● About this exercise
Output only the lines of the entries that follow, starting at the one with "Note: based on" and running down to the one with "This will likely", both included and unchanged.

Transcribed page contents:
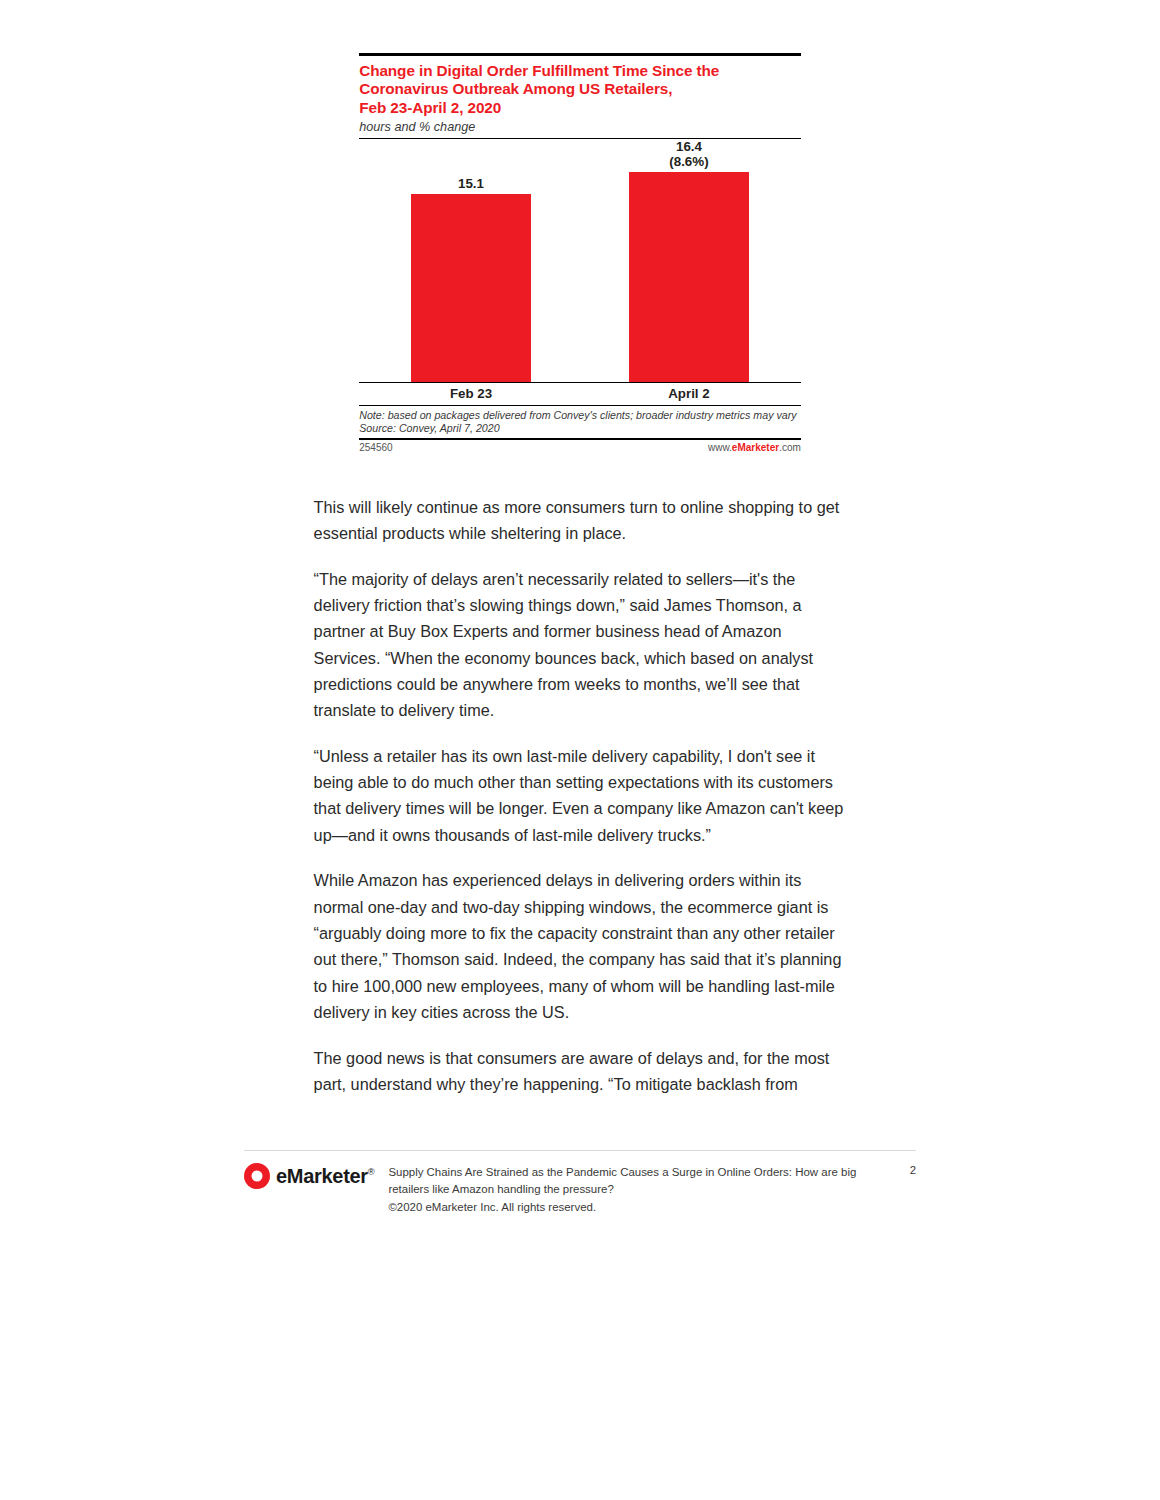Change in Digital Order Fulfillment Time Since the
Coronavirus Outbreak Among US Retailers,
Feb 23-April 2, 2020
hours and % change
15.1
16.4
(8.6%)
Feb 23 April 2
Note: based on packages delivered from Convey's clients; broader industry metrics may vary Source: Convey, April 7, 2020
254560 www.eMarketer.com
This will likely continue as more consumers turn to online shopping to get essential products while sheltering in place.
“The majority of delays aren’t necessarily related to sellers—it's the delivery friction that’s slowing things down,” said James Thomson, a partner at Buy Box Experts and former business head of Amazon Services. “When the economy bounces back, which based on analyst predictions could be anywhere from weeks to months, we’ll see that translate to delivery time.
“Unless a retailer has its own last-mile delivery capability, I don't see it being able to do much other than setting expectations with its customers that delivery times will be longer. Even a company like Amazon can't keep up—and it owns thousands of last-mile delivery trucks.”
While Amazon has experienced delays in delivering orders within its normal one-day and two-day shipping windows, the ecommerce giant is “arguably doing more to fix the capacity constraint than any other retailer out there,” Thomson said. Indeed, the company has said that it’s planning to hire 100,000 new employees, many of whom will be handling last-mile delivery in key cities across the US.
The good news is that consumers are aware of delays and, for the most part, understand why they’re happening. “To mitigate backlash from
eMarketer®
Supply Chains Are Strained as the Pandemic Causes a Surge in Online Orders: How are big retailers like Amazon handling the pressure? ©2020 eMarketer Inc. All rights reserved.
2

● Final answer
Note: based on packages delivered from Convey's clients; broader industry metrics may vary Source: Convey, April 7, 2020
254560 www.eMarketer.com
This will likely continue as more consumers turn to online shopping to get essential products while sheltering in place.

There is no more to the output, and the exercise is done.